LA LISTE DE LA MATINALE
Des voix puissantes s’élèvent dans les livres de la semaine. Celle, d’une énergie renversante, du poète Victor Malzac, dans son premier roman, Créatine. Celle de la Prix Nobel Olga Tokarczuk, dans Le Banquet des empouses, version ironique et fantastique de La Montagne magique, de Thomas Mann. Celle d’un officier du KGB des années 1960, dont Iegor Gran traduit le manuel destiné aux apprentis espions. Celle de l’héroïne du nouveau roman de Valérie Zenatti, Qui-vive, en prise avec le chaos du monde.

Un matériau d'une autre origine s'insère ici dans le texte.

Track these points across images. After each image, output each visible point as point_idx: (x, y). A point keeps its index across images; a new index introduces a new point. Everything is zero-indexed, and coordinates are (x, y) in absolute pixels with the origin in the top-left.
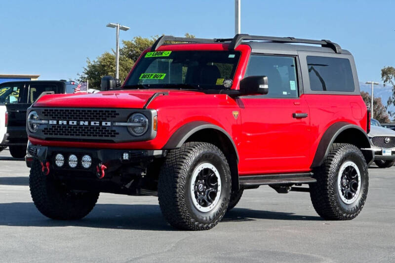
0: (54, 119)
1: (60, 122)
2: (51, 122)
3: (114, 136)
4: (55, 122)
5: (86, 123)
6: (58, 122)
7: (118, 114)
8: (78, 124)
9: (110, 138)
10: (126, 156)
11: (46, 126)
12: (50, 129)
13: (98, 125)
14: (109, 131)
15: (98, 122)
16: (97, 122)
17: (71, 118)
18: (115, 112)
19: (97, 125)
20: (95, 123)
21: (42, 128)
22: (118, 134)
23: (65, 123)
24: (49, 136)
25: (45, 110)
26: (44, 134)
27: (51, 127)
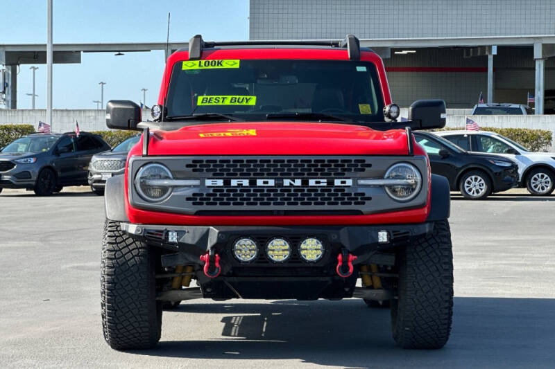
1: (234, 182)
2: (208, 183)
3: (363, 203)
4: (220, 183)
5: (298, 183)
6: (227, 183)
7: (369, 166)
8: (279, 184)
9: (353, 207)
10: (383, 237)
11: (196, 191)
12: (209, 195)
13: (325, 184)
14: (351, 194)
15: (325, 180)
16: (322, 180)
18: (364, 161)
19: (321, 184)
20: (318, 182)
21: (189, 193)
22: (369, 199)
23: (246, 183)
24: (205, 207)
25: (194, 161)
26: (194, 204)
27: (211, 192)
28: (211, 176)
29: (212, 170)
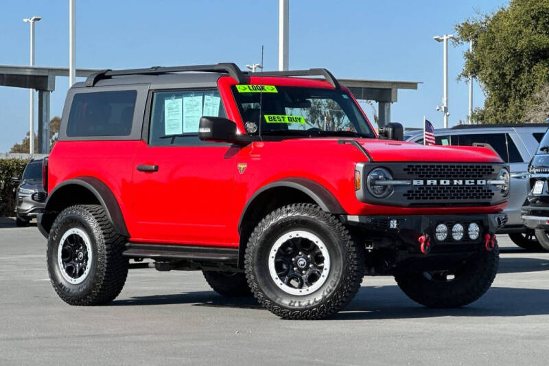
0: (420, 178)
1: (429, 182)
2: (415, 182)
3: (491, 197)
4: (421, 182)
5: (461, 182)
6: (425, 182)
7: (493, 170)
8: (452, 183)
9: (487, 200)
11: (408, 188)
12: (416, 192)
14: (486, 191)
15: (473, 181)
17: (444, 176)
19: (472, 184)
20: (470, 182)
21: (405, 191)
22: (493, 194)
23: (435, 182)
24: (414, 201)
25: (409, 166)
26: (408, 198)
27: (418, 189)
28: (418, 178)
29: (418, 173)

Celle, enfin, du philosophe Daniel Milo, critique de la fusion du capitalisme avec la théorie darwinienne de la sélection naturelle.
ROMAN. « Créatine », de Victor Malzac
Une voix est là, envahissante, syncopée, d’emblée un peu gênante, on dirait celle d’un vieil ivrogne qui s’introduit dans une bibliothèque et qui oblige les étudiants à écouter sa vie, le démentiel récit. Sauf qu’ici la voix est celle d’un tout jeune homme sans nom, sans aucun « truc distinctif » surtout, rien qui l’intéresse à part tuer son corps petit et impuissant et lâche et devenir enfin un monstre dominateur « comme Arnold Schwarzenegger notre père à tous et notre frère ».
De fait il ne se passe pas grand-chose dans Créatine : le narrateur tape son père dans le jardin et « femme » sur Google, il découvre les salles de sport, tente de se masturber, s’en remet plutôt au coach de Muscle3000 et aux pouvoirs magiques du gel douche AXE POWER ULTIMATE 8 VIRIL XXXXL, histoire d’en finir avec le vide en soi, la honte : « Plus vite j’allais après, grandi, j’avais été jusqu’au bout de l’homme. » Il ne se passe pas grand-chose, donc, sinon l’avènement d’une écriture qui harponne le lecteur par son énergie, sa drôlerie, et qui rythme le désarroi de la jeunesse pour faire de l’autodestruction un geste de protestation, la seule jubilation à la fin.
Après trois recueils qui lui ont déjà permis de se manifester fortement, Victor Malzac, 26 ans, poète surgi d’un village occitan, normalien formé à l’école du skate et des jeux vidéo, signe un premier roman qui confirme ses dons, sa capacité à créer l’image, son art de chambouler la langue pour libérer notre regard, nos émotions. J. Bi.
ROMAN. « Le Banquet des empouses », d’Olga Tokarczuk
L’action du Banquet des empouses tourne autour du séjour imaginaire effectué en 1913 par Mieczyslaw Wojnicz, un jeune aspirant ingénieur, au sanatorium de Görbersdorf (aujourd’hui Sokolowsko, en Pologne), dans la chaîne des Sudètes, au cœur de la Basse-Silésie, alors germanophone. La Montagne magique, de Thomas Mann, a beau résonner en « voix derrière la scène », Olga Tokarczuk s’emploie aussi bien à la célébrer qu’à la déconstruire.